“In the course of my life, I have often had to eat my words, and I must confess that I have always found it a wholesome diet” – Sir Winston Churchill
I have long fancied myself to be a natural woman. Having worn denim for a larger percentage of my days than all other fibers combined, never having changed the color of my hair, succeeding in four unmedicated childbirths (like it was some sort of contest), remembering with grimaced face the few times I have been peer-pressured into manicures. For over 50 years, I have run pretty much on my own steam, glorifying in how well this machine was holding up, how tough and independent I could be. Well, baby, it’s now time for me to take her in for the 50,000 mile checkup, and I’m not liking it.

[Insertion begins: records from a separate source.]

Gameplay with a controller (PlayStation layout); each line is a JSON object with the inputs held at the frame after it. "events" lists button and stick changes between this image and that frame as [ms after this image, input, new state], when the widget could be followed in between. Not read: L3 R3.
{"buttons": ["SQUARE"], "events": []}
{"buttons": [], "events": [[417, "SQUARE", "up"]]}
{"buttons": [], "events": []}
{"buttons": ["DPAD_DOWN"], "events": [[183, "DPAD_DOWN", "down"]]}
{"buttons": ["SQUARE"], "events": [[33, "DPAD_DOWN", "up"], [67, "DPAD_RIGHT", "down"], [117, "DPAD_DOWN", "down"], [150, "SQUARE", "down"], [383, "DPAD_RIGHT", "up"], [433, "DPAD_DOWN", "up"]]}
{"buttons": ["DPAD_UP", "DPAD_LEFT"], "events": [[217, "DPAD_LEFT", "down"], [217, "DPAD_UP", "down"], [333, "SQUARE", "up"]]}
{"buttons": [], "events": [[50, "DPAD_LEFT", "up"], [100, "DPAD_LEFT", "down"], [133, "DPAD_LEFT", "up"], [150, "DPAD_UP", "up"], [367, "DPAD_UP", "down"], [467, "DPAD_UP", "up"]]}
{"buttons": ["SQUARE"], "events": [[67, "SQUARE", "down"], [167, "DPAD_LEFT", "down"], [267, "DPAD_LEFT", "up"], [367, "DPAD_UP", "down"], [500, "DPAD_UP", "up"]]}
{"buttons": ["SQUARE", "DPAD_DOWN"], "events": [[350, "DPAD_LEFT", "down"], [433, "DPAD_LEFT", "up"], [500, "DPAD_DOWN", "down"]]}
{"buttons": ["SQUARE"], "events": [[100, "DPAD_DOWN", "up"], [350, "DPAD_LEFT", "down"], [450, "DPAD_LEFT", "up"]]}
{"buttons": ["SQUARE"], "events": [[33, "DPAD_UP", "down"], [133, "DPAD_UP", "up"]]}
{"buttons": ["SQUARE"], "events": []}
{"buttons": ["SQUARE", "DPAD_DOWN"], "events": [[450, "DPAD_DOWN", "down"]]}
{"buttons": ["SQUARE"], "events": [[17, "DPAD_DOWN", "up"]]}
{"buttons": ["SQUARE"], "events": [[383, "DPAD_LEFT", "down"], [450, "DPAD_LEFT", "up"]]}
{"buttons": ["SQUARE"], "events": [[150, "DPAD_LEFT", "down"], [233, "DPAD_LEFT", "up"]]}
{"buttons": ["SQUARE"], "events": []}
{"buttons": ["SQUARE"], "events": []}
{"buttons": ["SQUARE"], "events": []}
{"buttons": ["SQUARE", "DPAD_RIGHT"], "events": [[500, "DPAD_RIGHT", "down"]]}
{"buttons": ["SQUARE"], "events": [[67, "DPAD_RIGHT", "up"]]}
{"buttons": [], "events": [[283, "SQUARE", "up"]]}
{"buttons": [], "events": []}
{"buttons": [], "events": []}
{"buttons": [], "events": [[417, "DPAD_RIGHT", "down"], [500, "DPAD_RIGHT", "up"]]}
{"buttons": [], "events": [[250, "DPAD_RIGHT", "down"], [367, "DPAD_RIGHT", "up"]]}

I resent the fact that things now require ‘attention’–on a regular basis no less. I need to watch my diet, exercise like a fiend, respect my sleep/wake cycle and use moisturizers like there’s no tomorrow, just to keep from being sucked under the quicksand. This is not a beautification program, it is (bluntly put) to keep from becoming a crippled blimp. Realizing that my choice is not much of a choice really makes strong-willed, overachieving me angry.
I am not the kind of person who wears makeup and cares about fashion. But maybe I need to be. A little bit anyway. I find that, these days, I feel better about myself when I’ve put some effort in. The stranger I see in the mirror isn’t quite so strange. Having long prided myself in being able to get showered and dressed in under 10 minutes, that’s tough to swallow. These little routines—hair conditioner, lotion, finding a pair of earrings—double time I consider wasted. Ugh! When I add them onto the exercise program, and then try to find clothing that fits and I can bear wearing (but isn’t a t-shirt and jeans), I might as well forget doing anything else.
Eating words is a great skill to be learned before one exits this fine world. It reflects the fact that one has truly changed inwardly, taken the leap to behave differently, and been duly bathed in humility. This giving up, and opening up, seems a likely path to a freedom and wisdom I can only imagine.
I have been eating my words for many years, but lately the meals have become increasingly robust. I just didn’t get it. I didn’t understand what it would be like to raise toddlers and teenagers until I actually had them. I didn’t know how tiring it could be to parent an adolescent with mood swings at the age of 54 until I tried it. (Hint: it was easier in my 30’s). My political and religious beliefs have changed drastically in 40 years, shaped by actually living in this world among real people (instead of projecting theories based on limited experience and knowledge). Despite experiencing that turnaround, I assumed things would continue pretty much the same in my body, working just as they did, at my same energy level, in my same mood, indefinitely, without periodic hot flashes, maintenance requirements, and miscellaneous malfunctions.
So, a few days ago, when for whatever the reason (medical science has still to figure it out), I was unable to walk on one leg because of some arthritic/long-hike produced injury/Lyme disease/misdirection of qi, I got a glimpse of a terrifying picture –it could happen. I could lose the ability to do something that every day I take for granted–see, hear, walk. It happens all the time to other people. It could happen to me. And until it happens, I could possibly just go on my merry way, thinking I could put just a few more miles on the car before the gas runs out.
Nothing says I can stop anything, or even slow it down. But I am stubborn. Stubborn doesn’t only work for staying stuck in an ineffective rut. “Use it or lose it” is very true with many functions of the human body, and there are many things I will not voluntarily lose. I am channeling my obstinacy into reframing the maintenance as something good. Nature Girl has had her time; Pit Stop Girl is taking over. I don’t need to spend inordinate time preening, but changing the oil, keeping things running as best I can, doing whatever I need to do (even if I said I’d never ever do it) needs to become a way of life. If wearing a little makeup (horrors!) makes me look and feel better, I am going to learn to be all over it. If I need to use pharmaceuticals, I will choke them down, along with my herbs and vitamins. Quality of life is important.
Instead of hanging onto the diet of that determined young woman who did her best, but didn’t always get it, I will heap onto my plate a slew of tantalizingly forbidden and formerly disdained selections, more appropriate for a mature palate. My tastes, after all, have changed over the years.